Вопрос бога сбил с толку, как хороший удар, сбивающий с ног.
— Знаешь, почему я дал вам это Право?
Бог обернулся. Лицо мертвеца. Посиневшие, распухшие губы, налитые болезненно-красным глаза, пугающе бледная кожа — следы отравления одним из редких ядов, секрет приготовления которых давно уже забыт. Помнят лишь следы, которые он оставляет. Бледность лица, посиневшие губы, красные глаза…

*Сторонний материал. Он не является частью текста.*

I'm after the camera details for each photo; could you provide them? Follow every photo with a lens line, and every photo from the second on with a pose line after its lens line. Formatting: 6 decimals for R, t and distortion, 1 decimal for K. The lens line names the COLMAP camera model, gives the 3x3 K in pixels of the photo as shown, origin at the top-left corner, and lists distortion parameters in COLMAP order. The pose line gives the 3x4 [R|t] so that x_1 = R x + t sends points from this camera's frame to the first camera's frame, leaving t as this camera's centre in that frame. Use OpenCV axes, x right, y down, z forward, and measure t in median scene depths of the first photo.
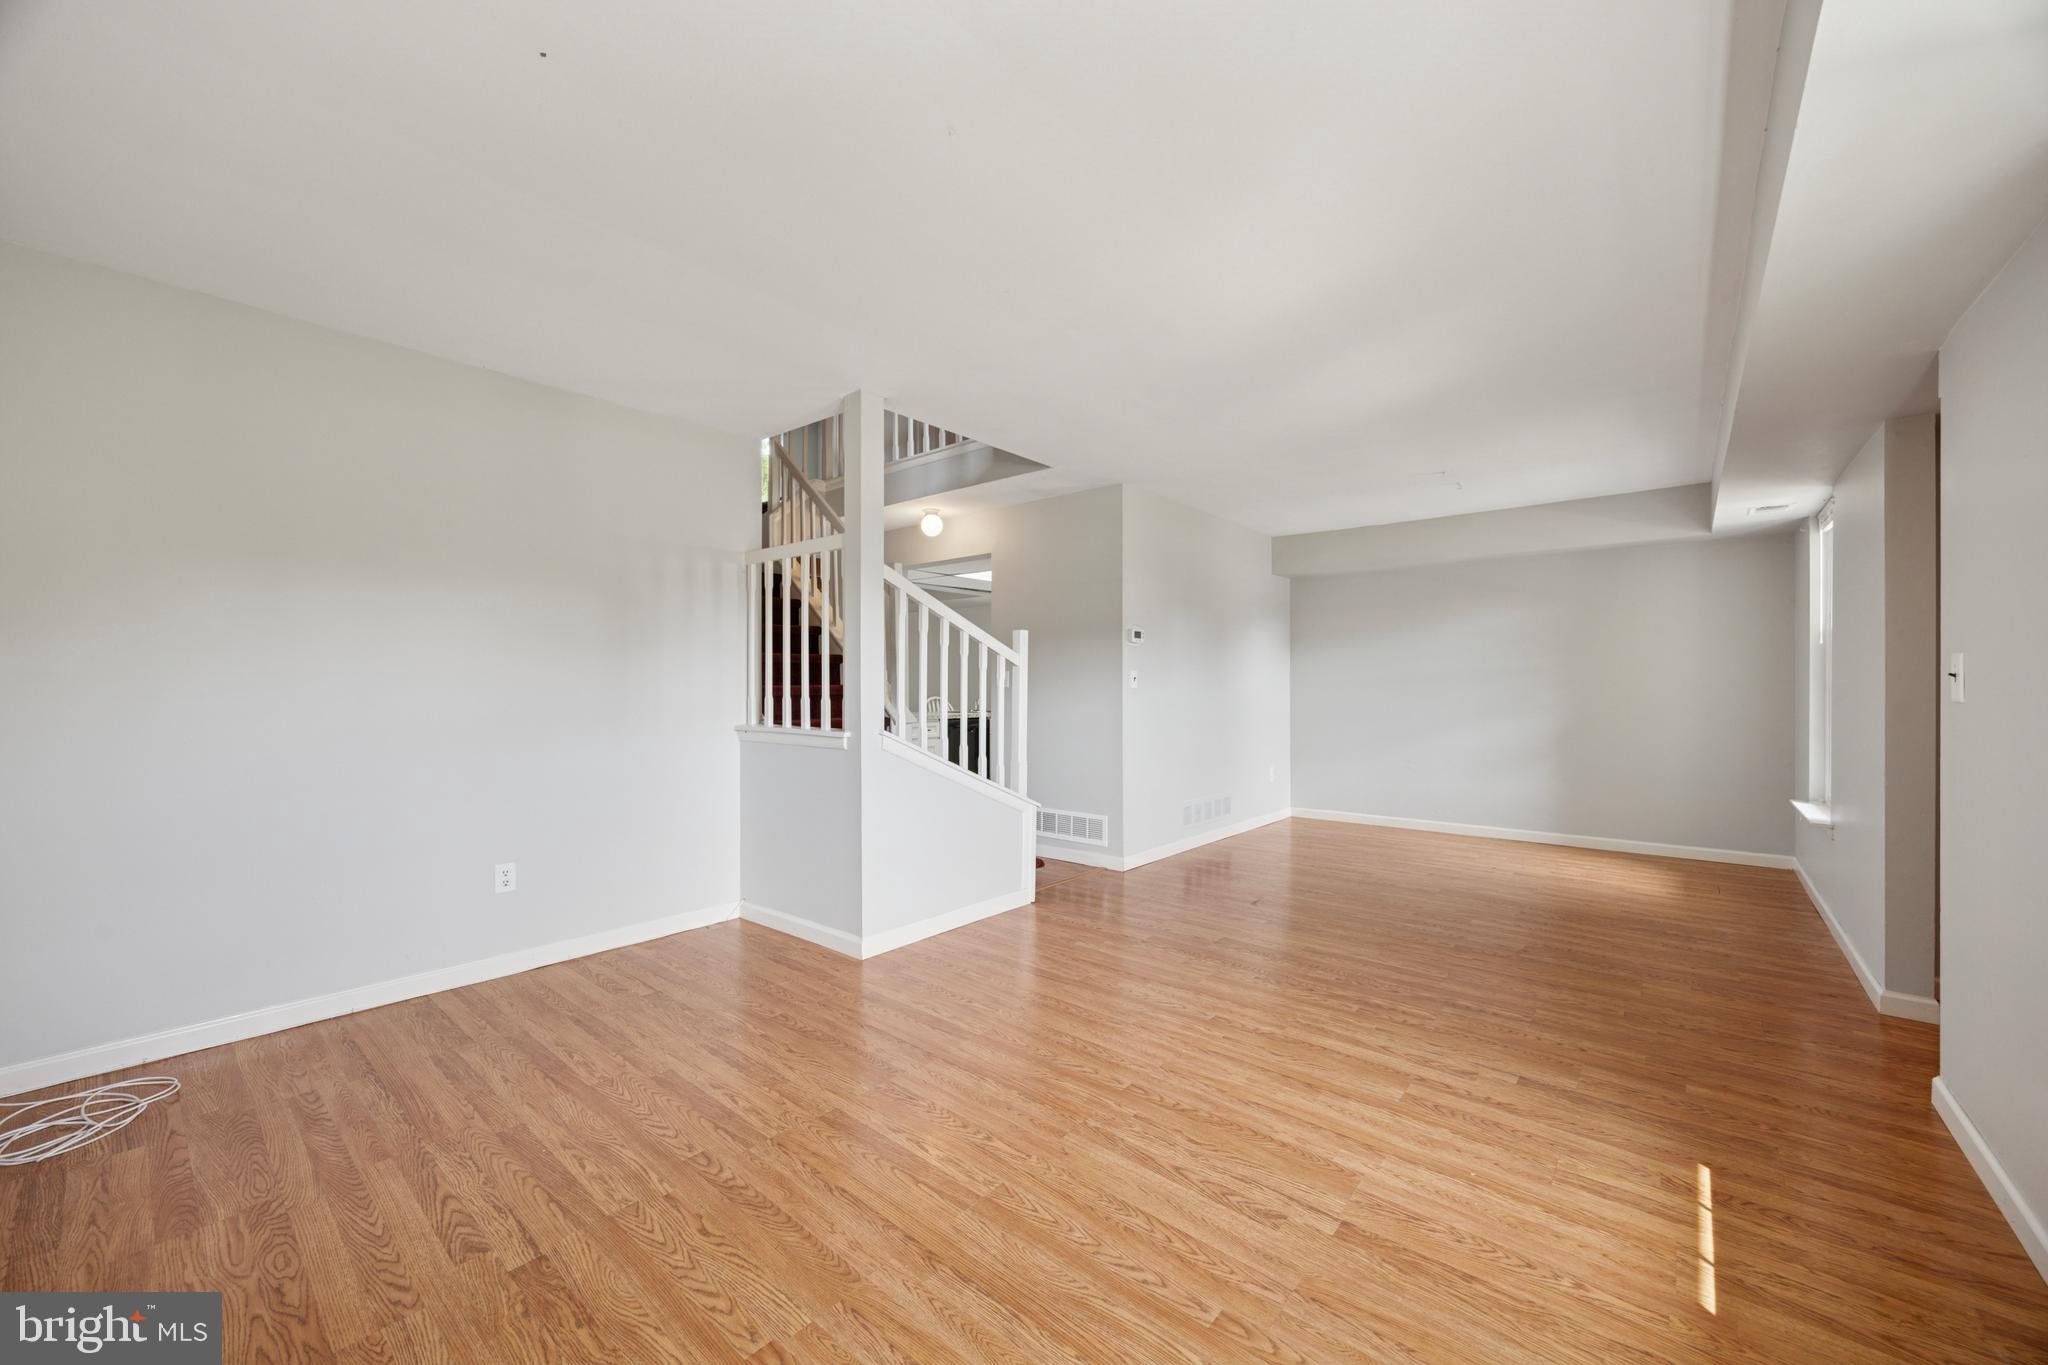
lens RADIAL K [[779.3, 0, 1028.8], [0, 779.3, 685.3], [0, 0, 1]] dist [-0.003662, -0.000272]
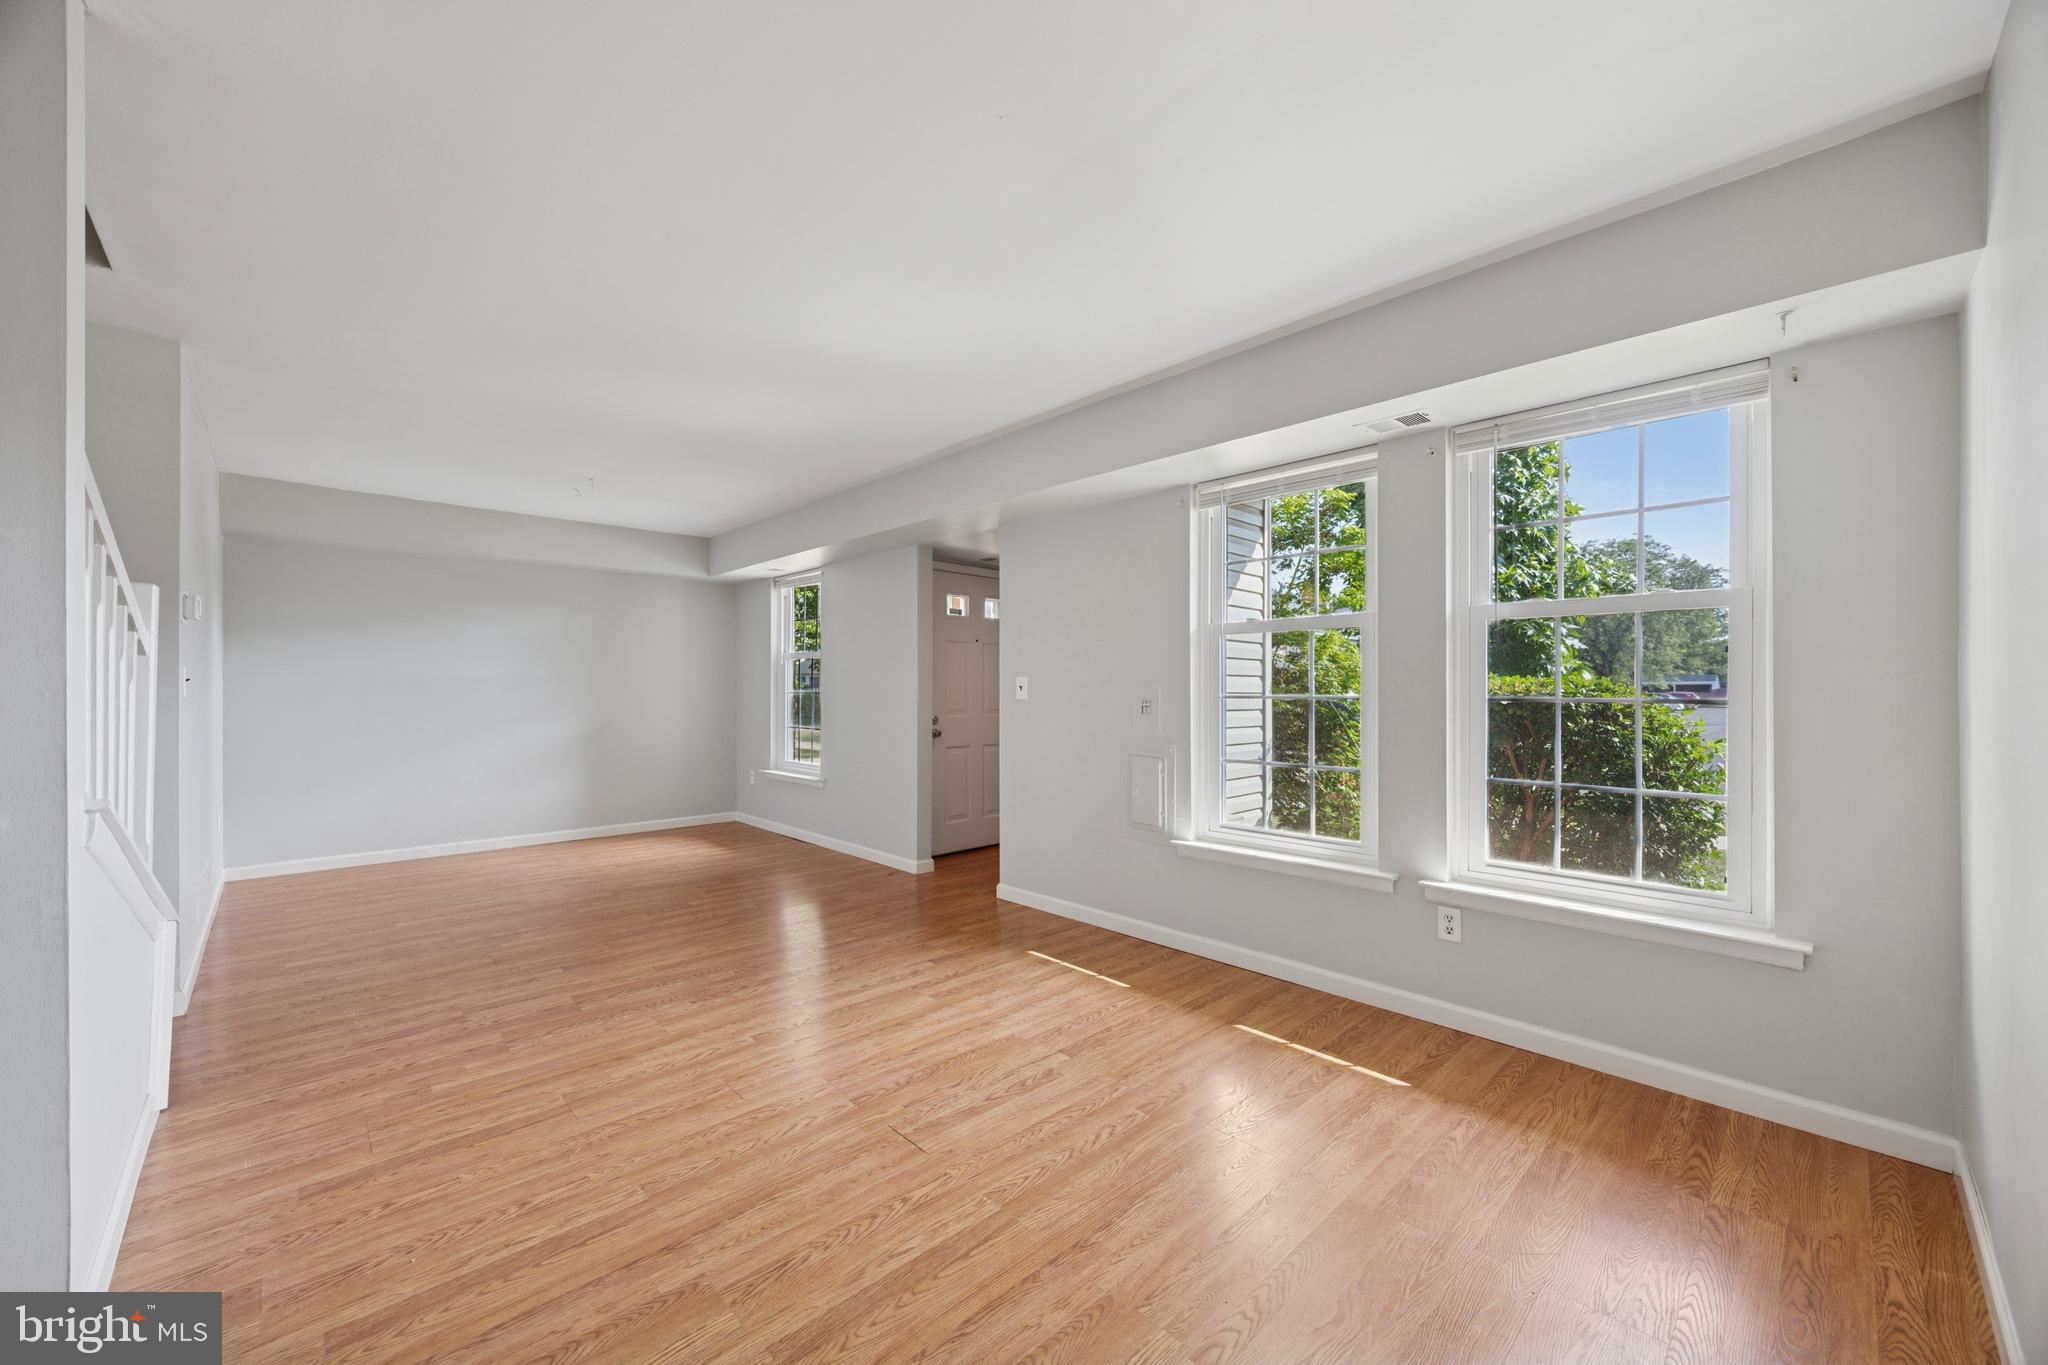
lens RADIAL K [[779.3, 0, 1028.8], [0, 779.3, 685.3], [0, 0, 1]] dist [-0.003662, -0.000272]
pose [[0.103423, 0.006753, 0.994615, -0.863916], [-0.000515, 0.999977, -0.006736, -0.002866], [-0.994637, 0.000185, 0.103424, 0.711263]]
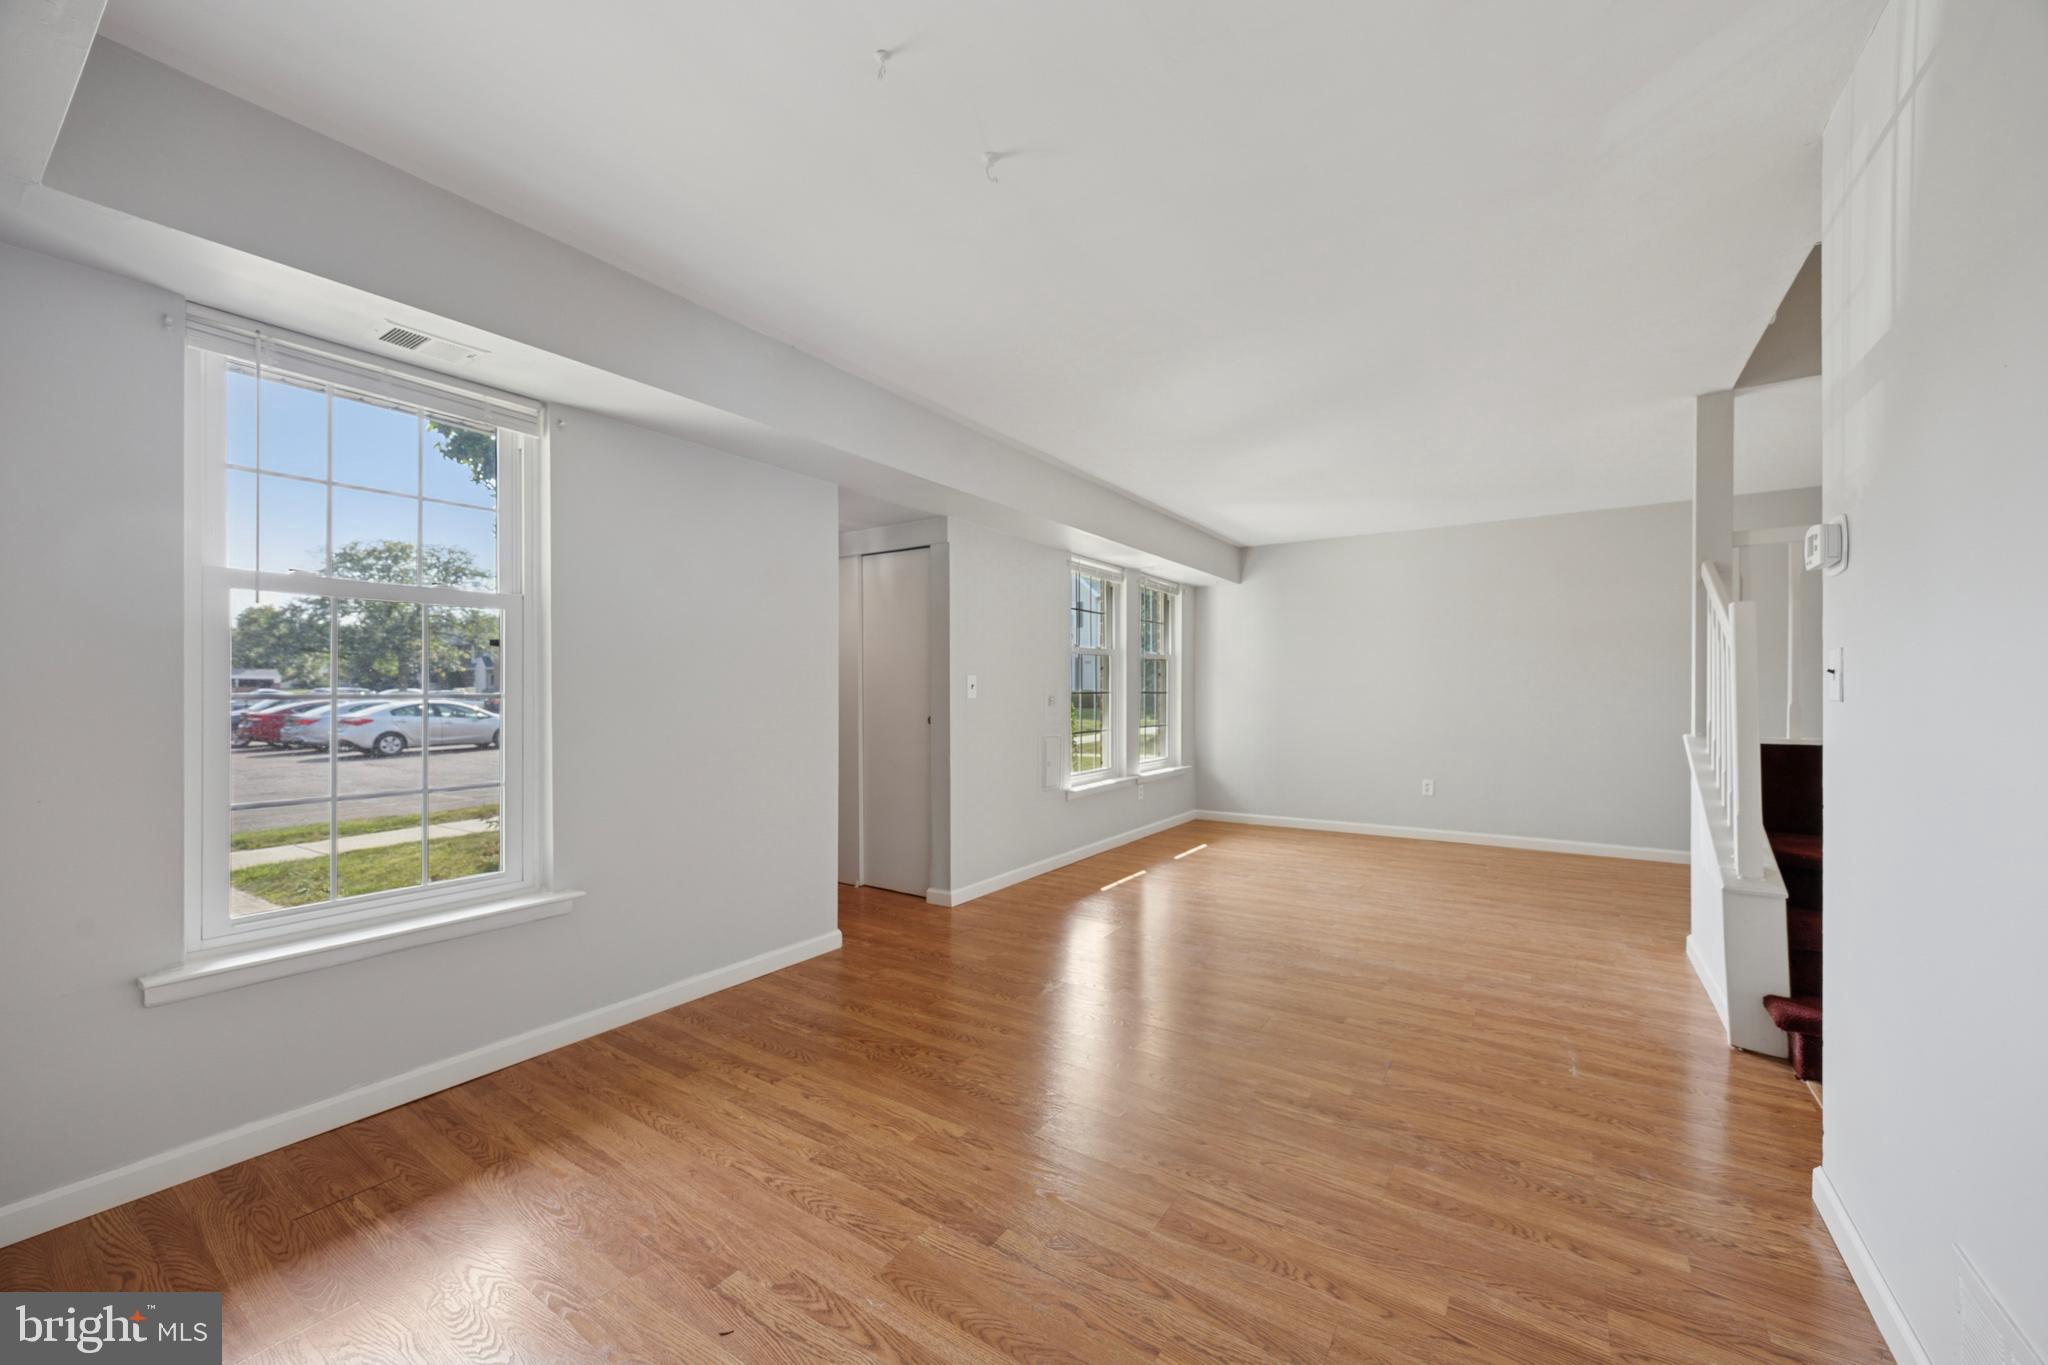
lens RADIAL K [[779.3, 0, 1028.8], [0, 779.3, 685.3], [0, 0, 1]] dist [-0.003662, -0.000272]
pose [[-0.994298, 0.004703, -0.106529, 1.180303], [0.004976, 0.999985, -0.002297, -0.007772], [0.106517, -0.002814, -0.994307, 2.962316]]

— Я был лучшим из воинов, — слетело с распухших губ. — Я выходил один против армий — и побеждал. Мне не было равных — прежний бог дал мне Право на силу. Но я был один — а один в поле не воин. Пока я побеждал армии, кто-то вырезал моих родных. Пока я защищал и нападал, оберегал и разрушал, укреплял границы и расширял их — кто-то губил моих друзей. Я был один — и не мог быть всюду и со всеми, не мог защитить всех и каждого… Я даже отомстить не мог — не знал кому. А потом меня просто отравили — представляешь, Немхез? Не армии, не чародеи, не могучие герои, способные выйти со мной один на один — вытяжка какой-то травки, даже названия которой я не знаю… Я и тогда оставался сильным — я был в своем Праве. Но отомстить — не мог! Не траву же косить мечом! Ты хоть представляешь себе, что это такое — мечтать о мести, и не иметь возможности ее осуществить? Я умирал три дня — и ко мне никто не пришел. Потому что меня отравили случайно — представляешь? Перепутали приправы… Мне некому было мстить. Я поднялся до бога — и оказался сильнее его, потому что был в своем Праве. Это был совсем немощный божок… А вам я дал то, чего был лишен сам, — Право на месть.
Глаза бога горели. Сила есть — ума не надо… Чем ты думал, бог?
— Это твоя месть нам? За что? — спросил Немхез, не веря в то, что слышал.
— Это моя месть — которой я не смог насладиться! Но смог ты! Мне некому было мстить — а тебе? Разве ты не рад? Ты смог то, чего не смог твой бог, Немхез! И каждый из живущих — сможет…
Старый рубака устало смотрел в лицо бога, подарившего людям свою месть. Не тем? Не за то? Ни за что?..
— И зачем ты богом-то стал?
— Чтобы дать вам Право!..
Немхез ударил коротко и резко — бог отшатнулся, но не упал. Не упал, потому что бил старый рубака не его — себя. Может, и не смог бы он пробить собственную плоть, неуязвимую для стали, но помогла трещинка, оставленная предательской стрелой, и вот уже в ладони лежит холодный, как камень, комок — сердце. Как камень холодный и твердый…
Рука опустилась к поясу — вот-вот выронит.
Не выронил. Замах — словно меч из ножен — и камень сердца комком ссохшейся грязи летит в мертвенно-бледное лицо растерянного бога.
— Подавись своим Правом, убожество!
Он не думал, что будет потом.
Он отдавал Право, данное богом — богу. Богу — богово…
И небо не удержит не имеющего прав…
И море не остановит полет…
И все кончится…
Но он не думал уже, что будет потом. Даже богом стать не хотел — как этот отравленный дурак. Чтобы — не дай бог! — не дать людям подобного Права. Подобного данному этим…
Он уже не думал, что будет потом. Но остальные пусть думают. Пусть помнят, что было, — и думают…
Они все еще имеют Право. И Право священно, но…
Пусть думают.
За последним облаком, под последней звездой сидел недоумевающий бог, сжимая в руке холодный камень — сердце получившего от него Право.